Congenital heart disease in a singleton pregnancy conceived through assisted reproductive technology
Congenital heart disease in a singleton pregnancy conceived through assisted reproductive technology

Congenital heart disease in a singleton pregnancy conceived through assisted reproductive technology

Fertil Steril. 2026 Apr 2:S0015-0282(26)00187-1. doi: 10.1016/j.fertnstert.2026.03.034. Online ahead of print.

ABSTRACT

OBJECTIVE: To evaluate the risk of congenital heart disease in offspring of singleton primiparous pregnancies conceived via assisted reproductive technology.

DESIGN: Retrospective, nationwide cohort study SUBJECTS: Patients with singleton pregnancies who delivered between 2017 and 2021.

EXPOSURE: Singleton pregnancies conceived by natural conception, intrauterine insemination, fresh embryo transfer, and frozen embryo transfer were compared.
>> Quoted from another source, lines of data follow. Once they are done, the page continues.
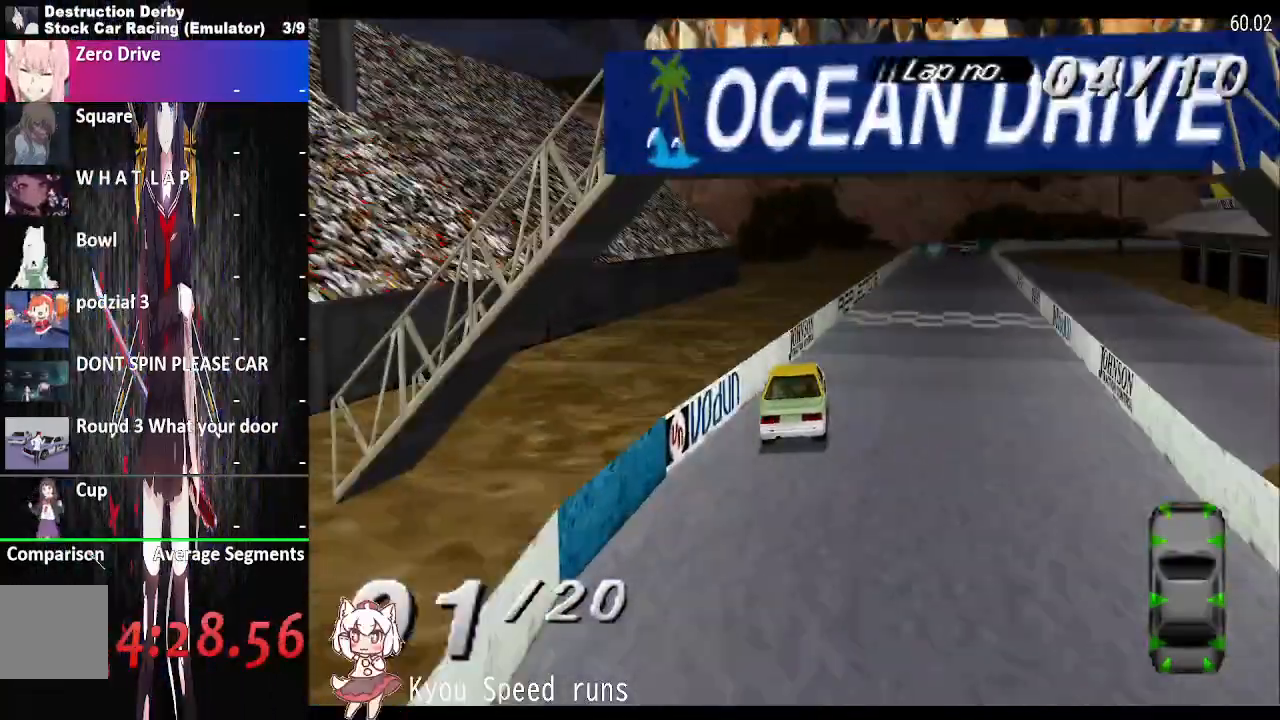
{"buttons": ["CROSS"], "right_stick": "center", "button_events": [[150, "DPAD_RIGHT", "up"], [150, "SQUARE", "up"], [400, "DPAD_RIGHT", "down"], [500, "DPAD_RIGHT", "up"]]}
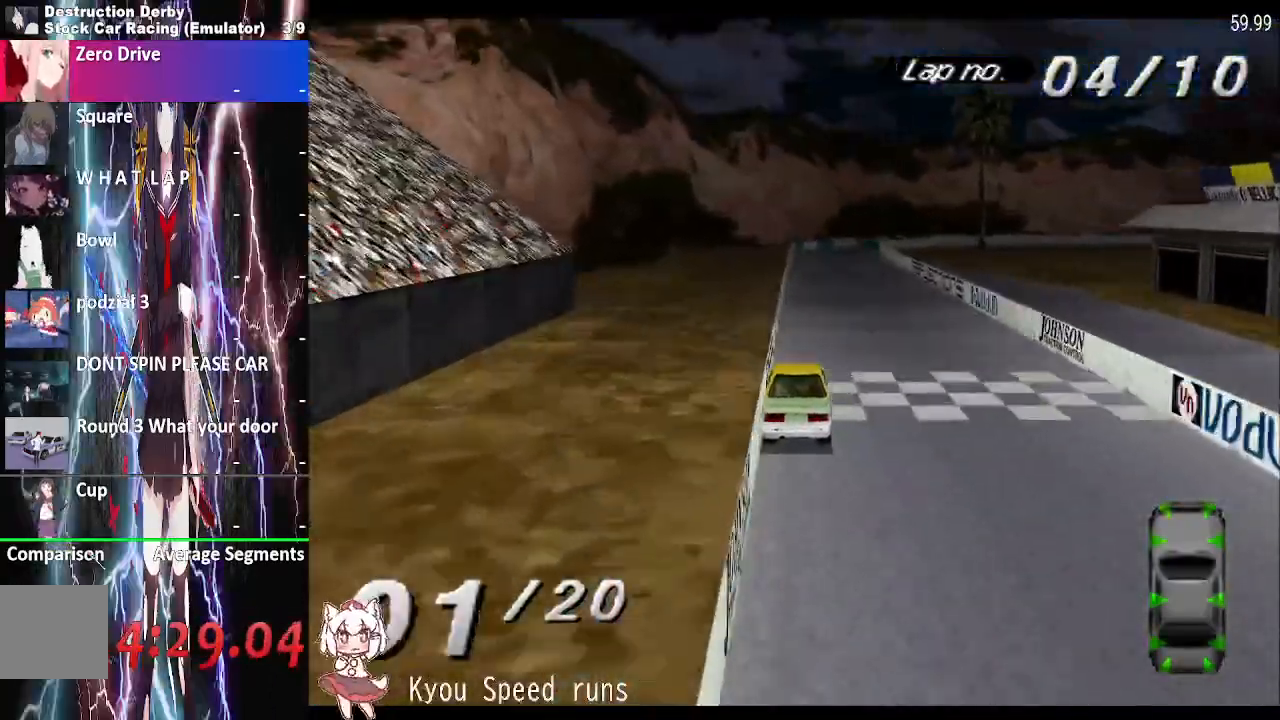
{"buttons": ["CROSS"], "right_stick": "center", "button_events": []}
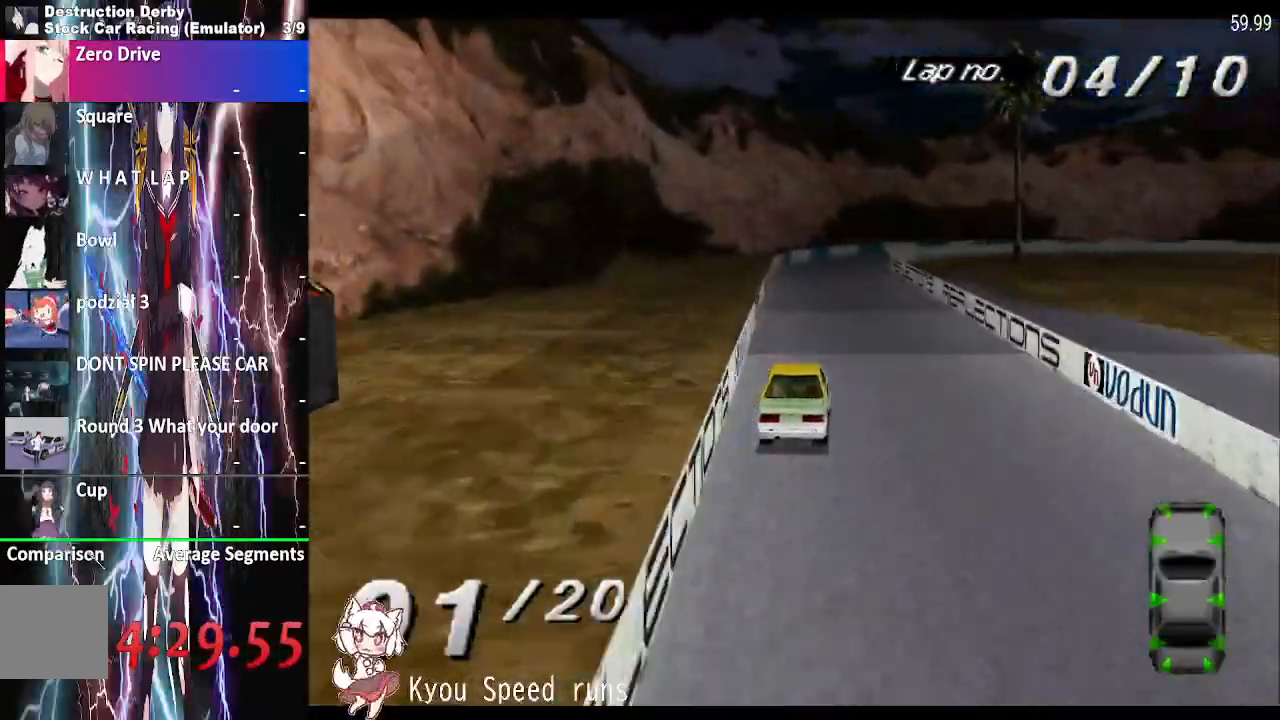
{"buttons": ["CROSS"], "right_stick": "center", "button_events": [[250, "DPAD_LEFT", "down"], [367, "DPAD_LEFT", "up"]]}
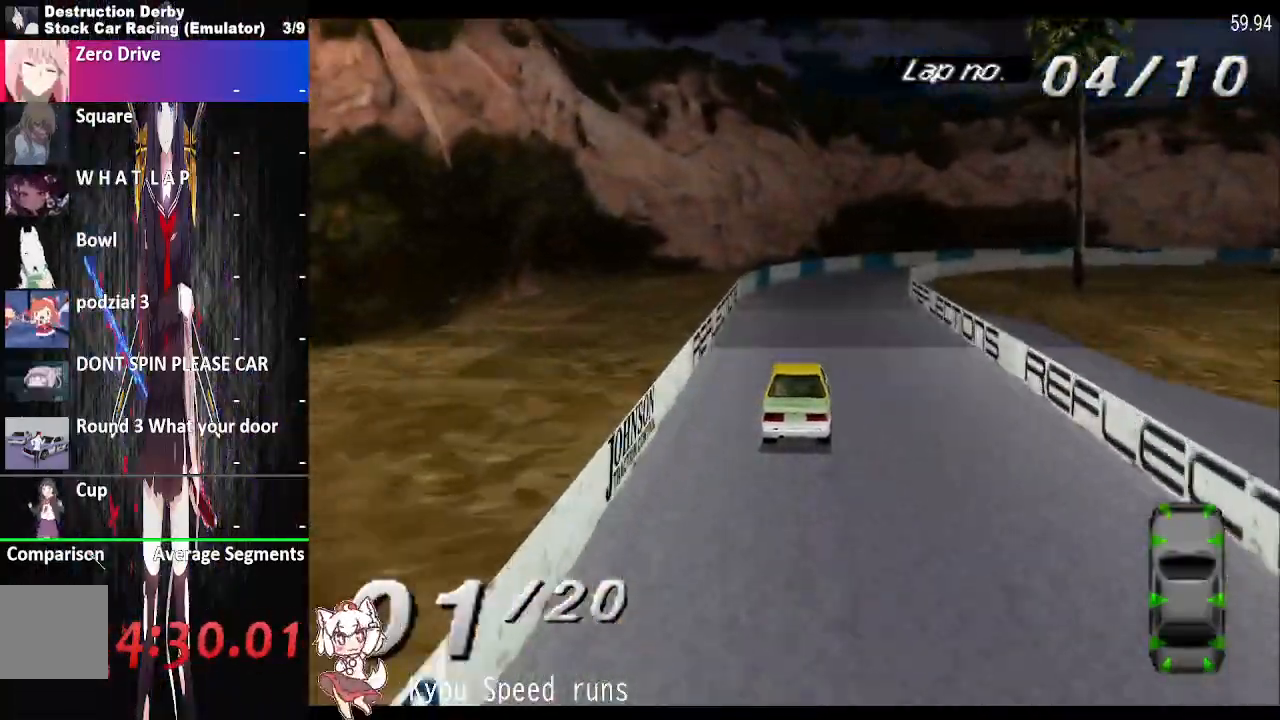
{"buttons": ["SQUARE", "DPAD_RIGHT"], "right_stick": "center", "button_events": [[67, "DPAD_RIGHT", "down"], [500, "CROSS", "up"], [500, "SQUARE", "down"]]}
MAIN OUTCOME MEASURES: The primary outcome was the rate of congenital heart disease among offspring. Secondary outcomes included congenital heart disease subtype distribution, sex differences, and perinatal outcomes.

RESULTS: Among 651,964 mother-child pairs, 6.19% were diagnosed with CHD, with the higher incidence in frozen embryo transfer (10.4%). Frozen embryo transfer, fresh embryo transfer and IUI exhibited 54.5%, 29.6% and 21.5% increased risk of CHD compared to natural conception. Frozen embryo transfer was associated with an increased risk of right outflow malformations after adjusting for confounding factors. Septal defects and patent ductus arteriosus were increased in both the intrauterine insemination and embryo transfer groups, with the highest prevalence observed in the frozen embryo transfer group. Findings within each sex subgroup were consistent with the overall trends. In natural conceptions, male fetuses showed a significantly higher risk of conotruncal defects and left ventricular outflow tract anomalies, but a lower risk of patent ductus arteriosus, compared with female fetuses. However, in IUI and embryo transfer pregnancies, no significant sex-specific differences were observed across the types of congenital heart defects.

CONCLUSION: Singleton pregnancies achieved through IUI and ART, especially frozen ET, are associated with a higher incidence of CHD in offspring in this population-based study. Sex difference no longer had an impact on the CHD risk in IUI or ART. The findings should be communicated to patients undergoing pre-ART counseling. Because our outcome definition was based on claims data including mild lesions and early neonatal diagnoses, the absolute prevalence of CHD may appear higher than registry-based estimates.